Pero el hecho de que la institución presidencial pierda facultades arbitrarias, como ocurre cada vez con mayor frecuencia, no implica que se esté incrementando la certidumbre jurídica o que la arbitrariedad esté disminuyendo. La paradoja del momento actual es que estamos pasando de una presidencia arbitraria, una que tenía control virtualmente sobre todo el sistema, a una situación en la que el poder está más repartido, pero totalmente desalineado. Es un hecho que el Congreso federal y los ejecutivos estatales se han fortalecido recientemente, pero ello no ha mejorado la seguridad jurídica del ciudadano o la eficiencia de la actividad gubernamental. Es decir, aunque hay un evidente fortalecimiento de los pesos y contrapesos en la toma de decisiones públicas –el presidente ya no puede imponer sus preferencias sin más- el poder se ha diseminado entre los propios políticos, sin que el ciudadano haya ganado en su capacidad de obligar a que los funcionarios (poder ejecutivo) y representantes (poder legislativo) le rindan cuentas o, en general, que tomen decisiones que lo beneficien. Todo ha cambiado en el funcionamiento del sistema político, pero el ciudadano sigue tan distante del poder y de la toma de decisiones como siempre. La posibilidad de abuso presidencial ha disminuido en forma dramática, pero no así la del sistema en su conjunto.
La gobernabilidad era un concepto que obsesionaba a los priistas y con buena razón. Pero su definición de gobernabilidad implicaba la existencia de un estado de ilegalidad permanente. De hecho, se trataba de un concepto más bien primitivo de la gobernabilidad, pues su definición no iba más lejos que la de crear leyes y facultades tan amplias que permitiesen que el presidente decidiera prácticamente sobre cualquier tema, sin intervención legislativa o judicial alguna. La gobernabilidad no era otra cosa que la existencia de enormes facultades arbitrarias. Tanto así que, como ilustran los tratados de libre comercio de norteamérica y el europeo, los últimos dos presidentes encontraron la necesidad de limitar sus propias facultades para poder avanzar sus objetivos de desarrollo económico. Pero en las nuevas circunstancias del país, en las que el presidente ya no cuenta con un amplio sistema de control político a su alcance, como lo fue el PRI en su momento, el problema de la gobernabilidad ha adquirido nuevas dimensiones.

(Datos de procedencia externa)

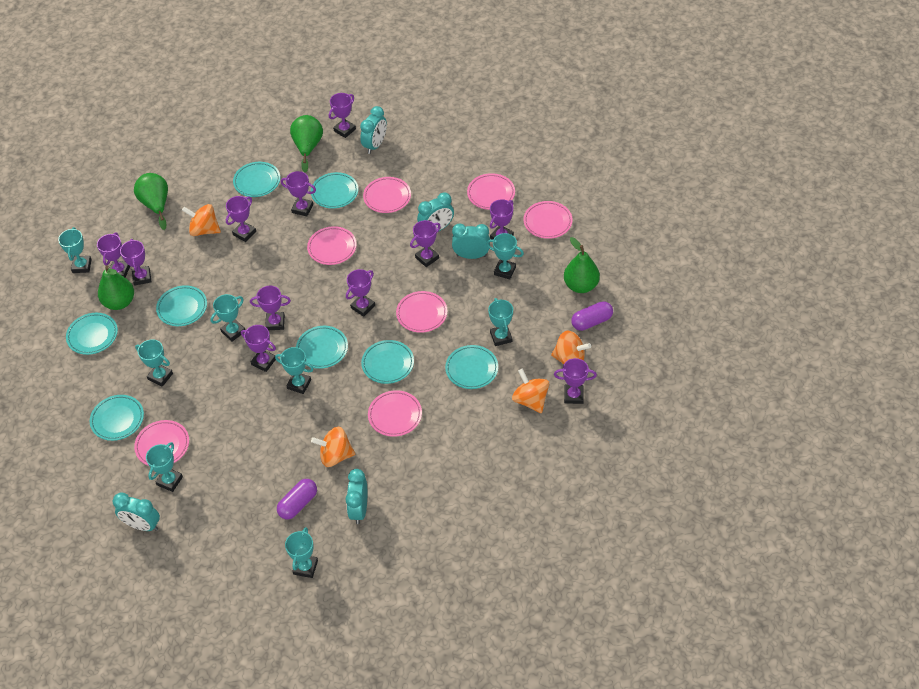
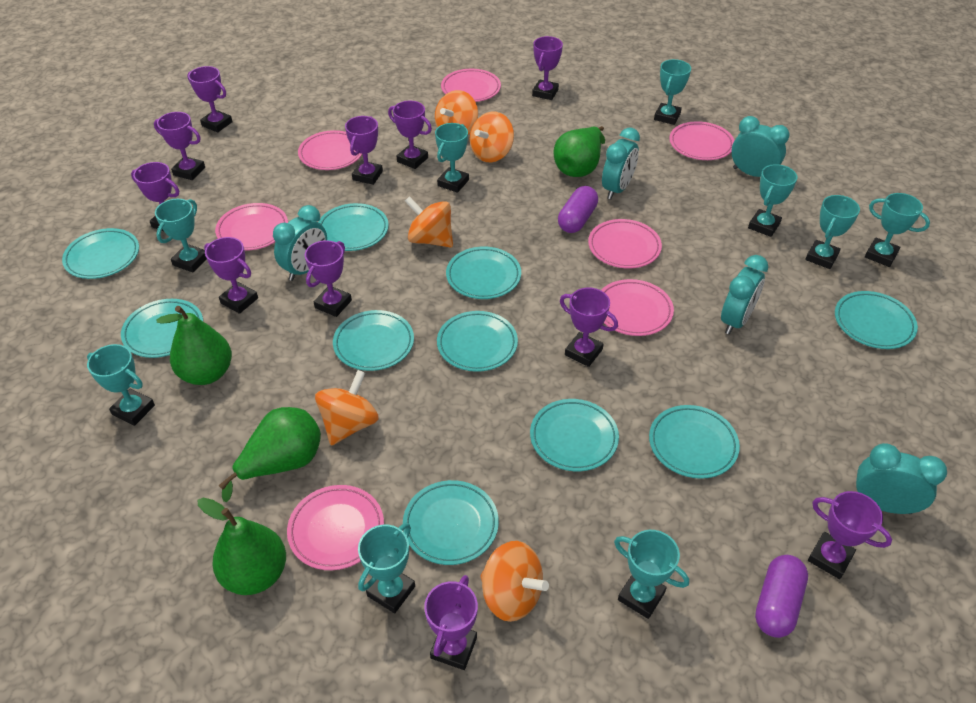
orange spinning top: 4 -> 5
turquoise plate: 8 -> 10
turquoise trophy: 8 -> 9

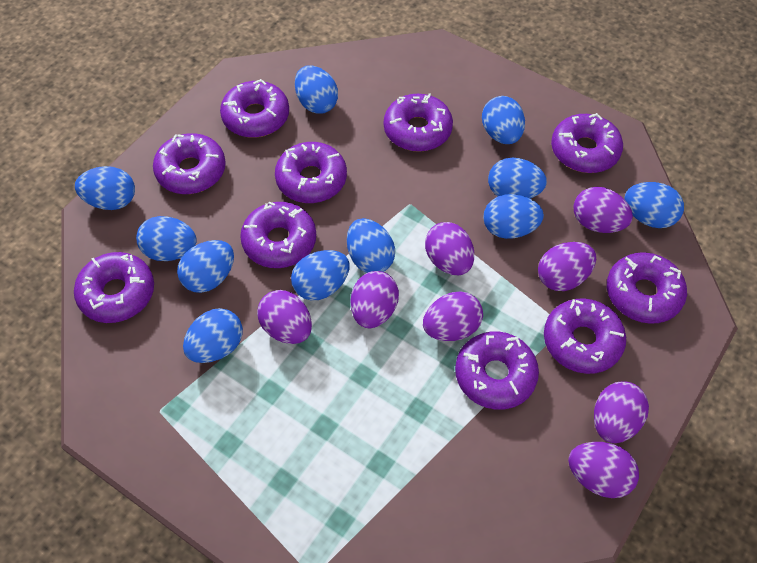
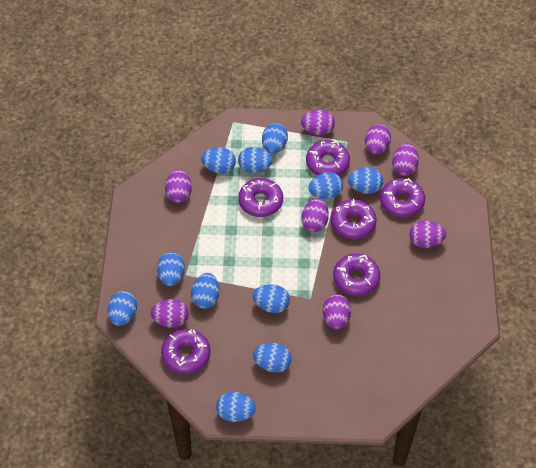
purple donut: 10 -> 6

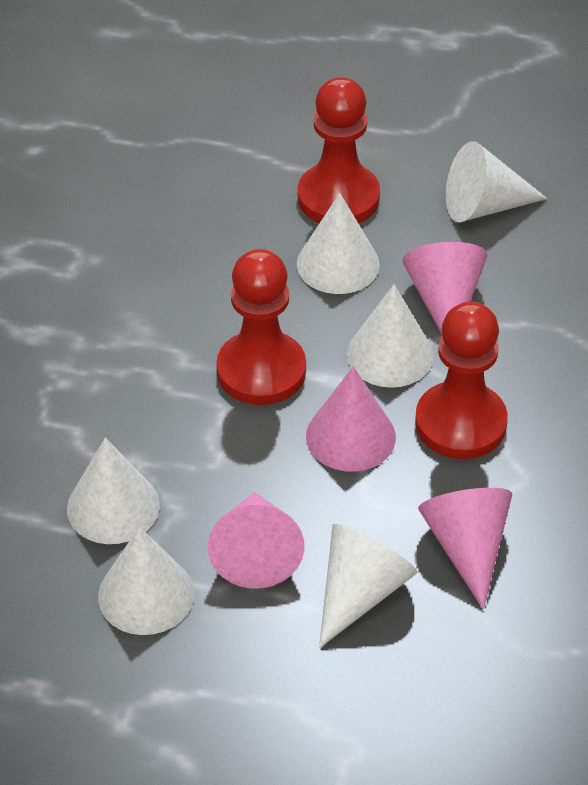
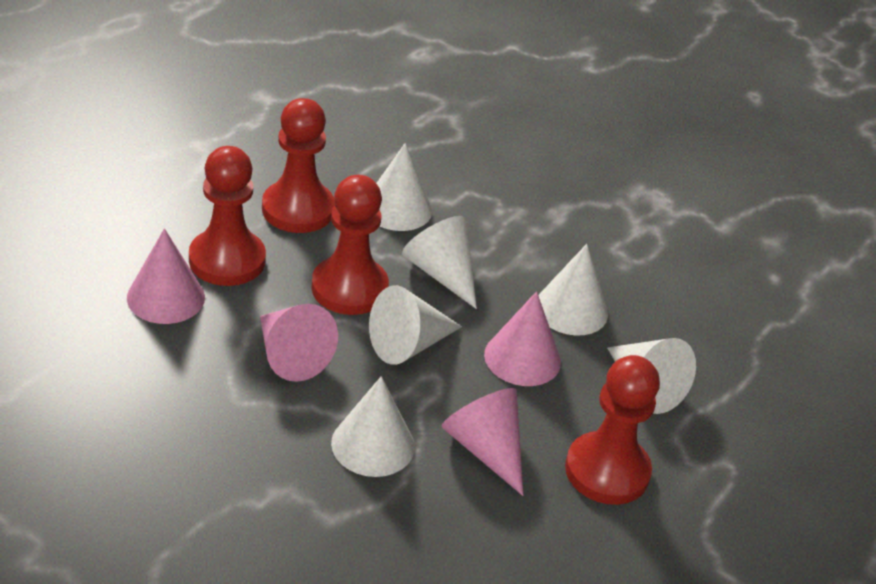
red pawn: 3 -> 4

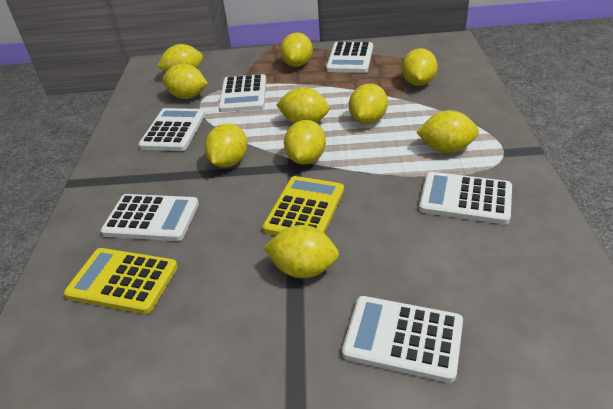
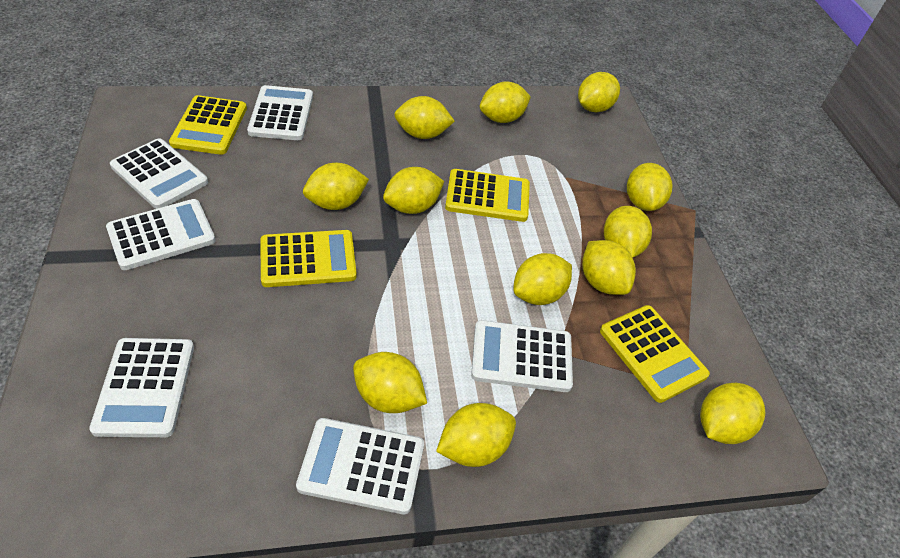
yellow calculator: 2 -> 4
yellow lemon: 10 -> 12

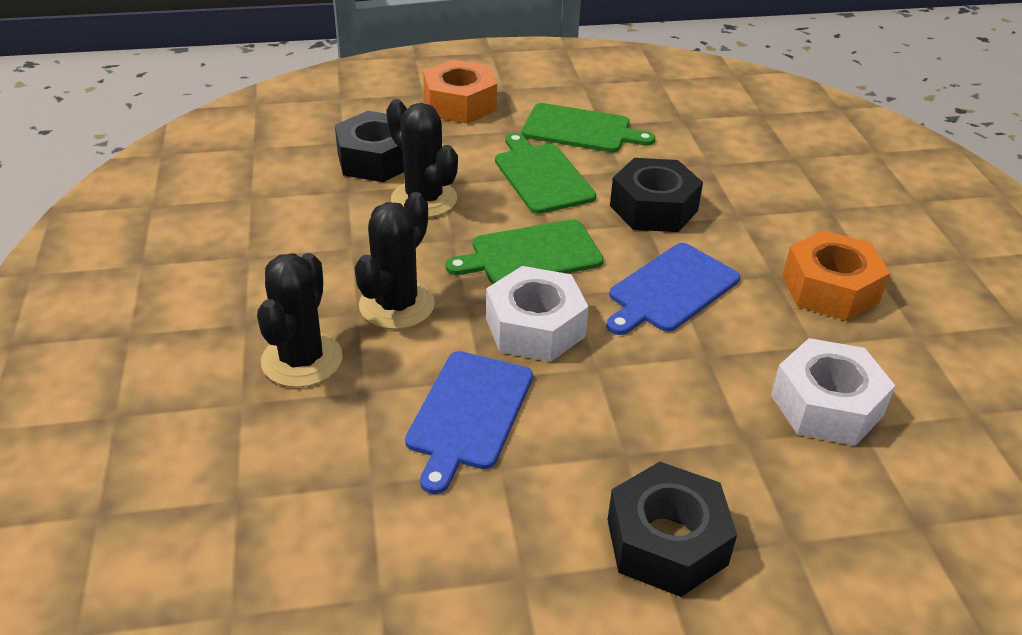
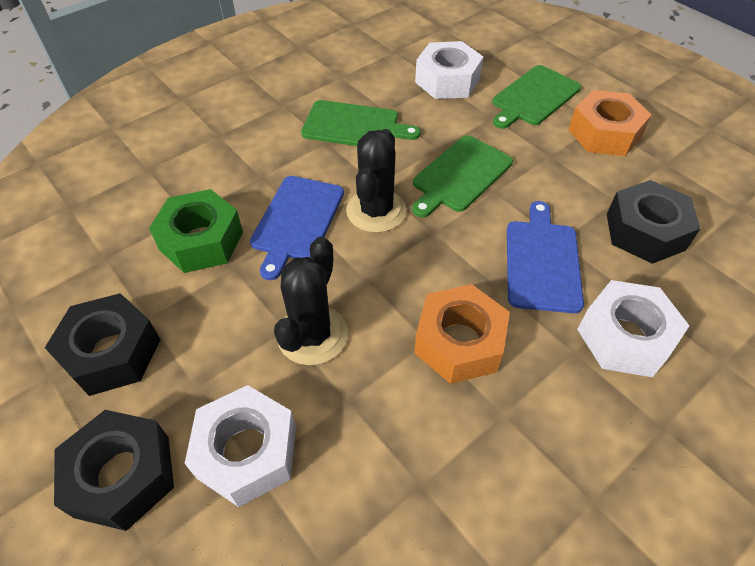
black cactus: 3 -> 2
green nut: 0 -> 1
white nut: 2 -> 3

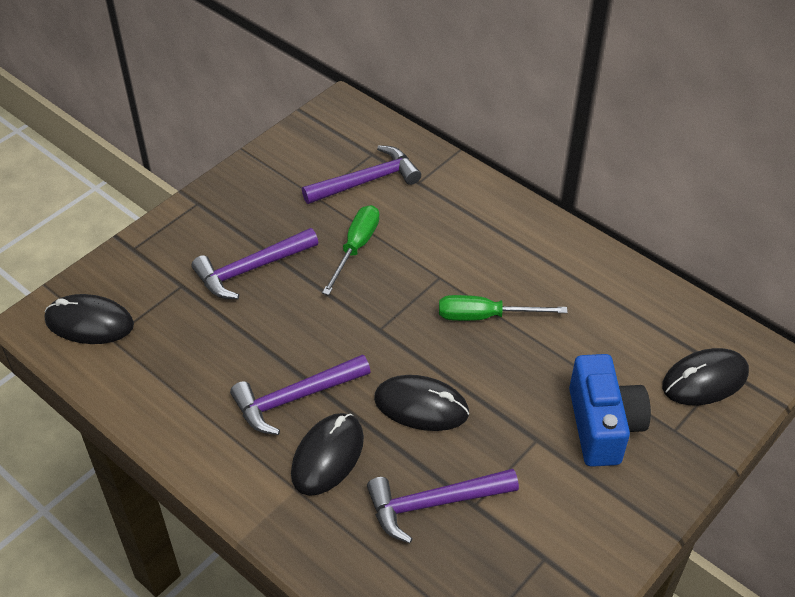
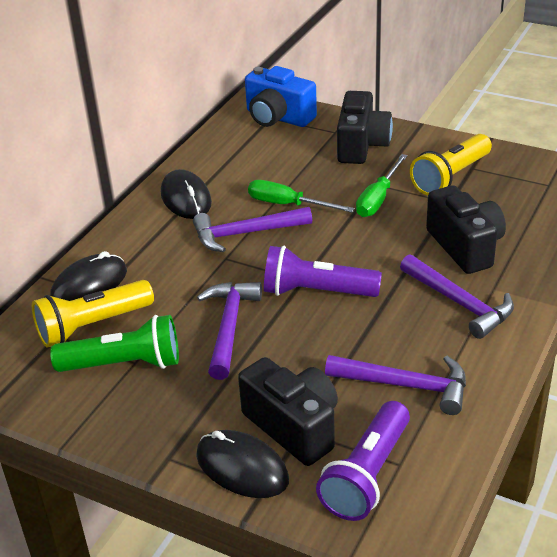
black camera: 0 -> 3
black mouse: 4 -> 3
green flashlight: 0 -> 1
purple flashlight: 0 -> 2
yellow flashlight: 0 -> 2

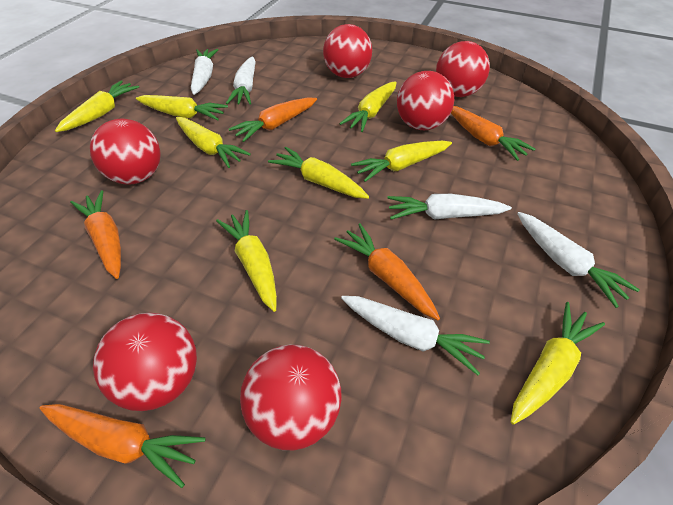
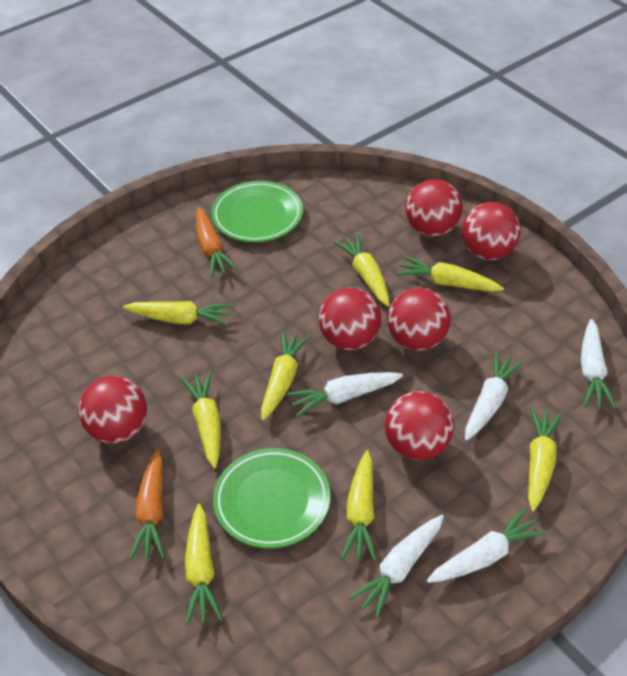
green plate: 0 -> 2
orange carrot: 5 -> 2

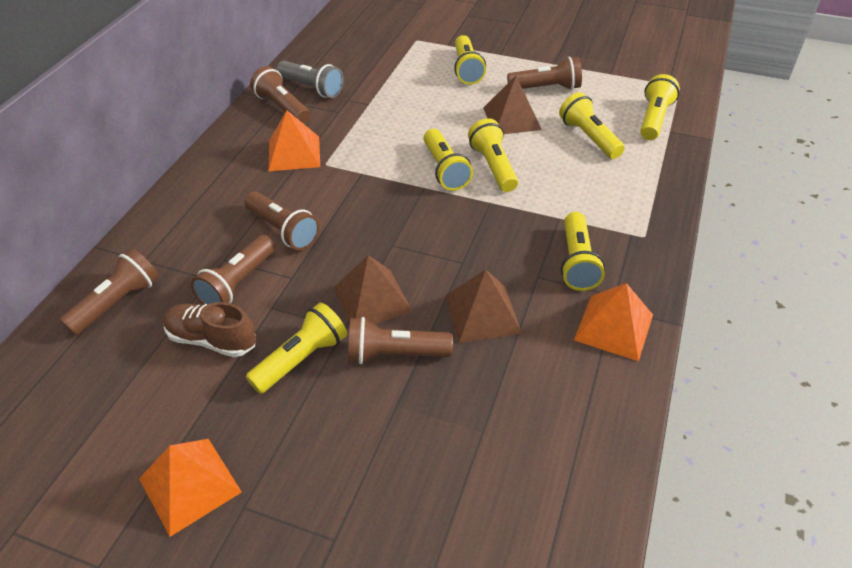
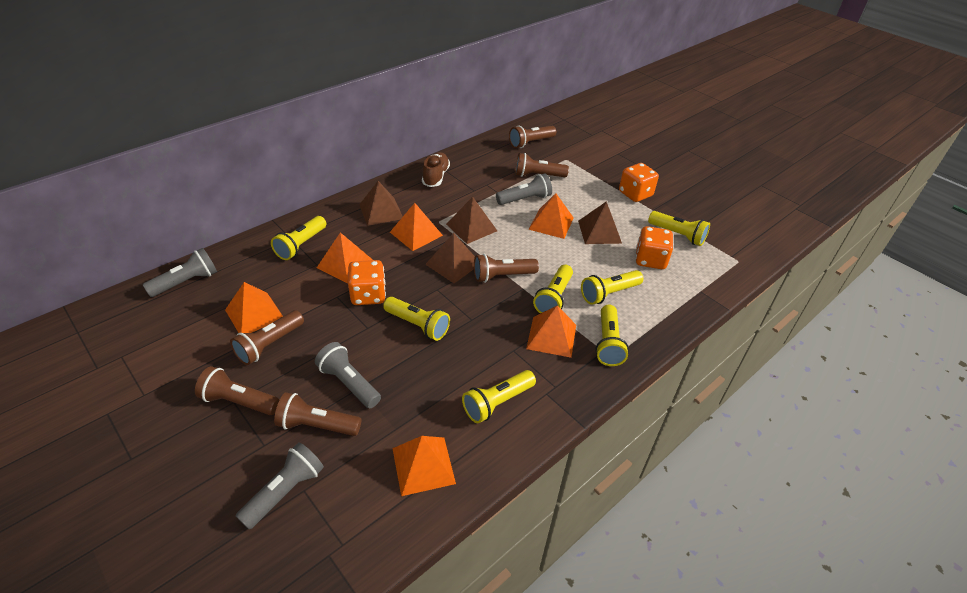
brown pyramid: 3 -> 4
grey flashlight: 1 -> 4
orange dice: 0 -> 3
orange pyramid: 3 -> 6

Para ser efectiva, la gobernabilidad sólo puede tener una de dos características: o bien es arbitraria, como antaño, o emana de la decisión y el control ciudadano, como en los países ricos y democráticos. En este tema, como hemos podido atestiguar desde 1997, no hay medias tintas. Un presidente ilustrado que goza de facultades arbitrarias sin duda puede hacer un enorme bien. Pero la probabilidad de que no resulte tan ilustrado es tan alta que es mejor no correr el riesgo y limitar en lo posible las fuentes de la arbitrariedad. En cualquier caso, ese es un debate meramente académico, pues las elecciones federales del 2000 hicieron irrelevante el tema. Ahora nuestro problema es distinto: en este momento el presidente prácticamente ya no cuenta con facultades arbitrarias, pero la gobernabilidad es cada vez más precaria. El poder se ha dispersado y ahora nadie es responsable de nada. Por ese hecho, lo que urge es un control efectivo de la ciudadanía sobre el Congreso. Es decir, mecanismos que obliguen a que los miembros del Congreso rindan cuentas de su actividad, algo que sólo se puede avanzar mediante su reelección.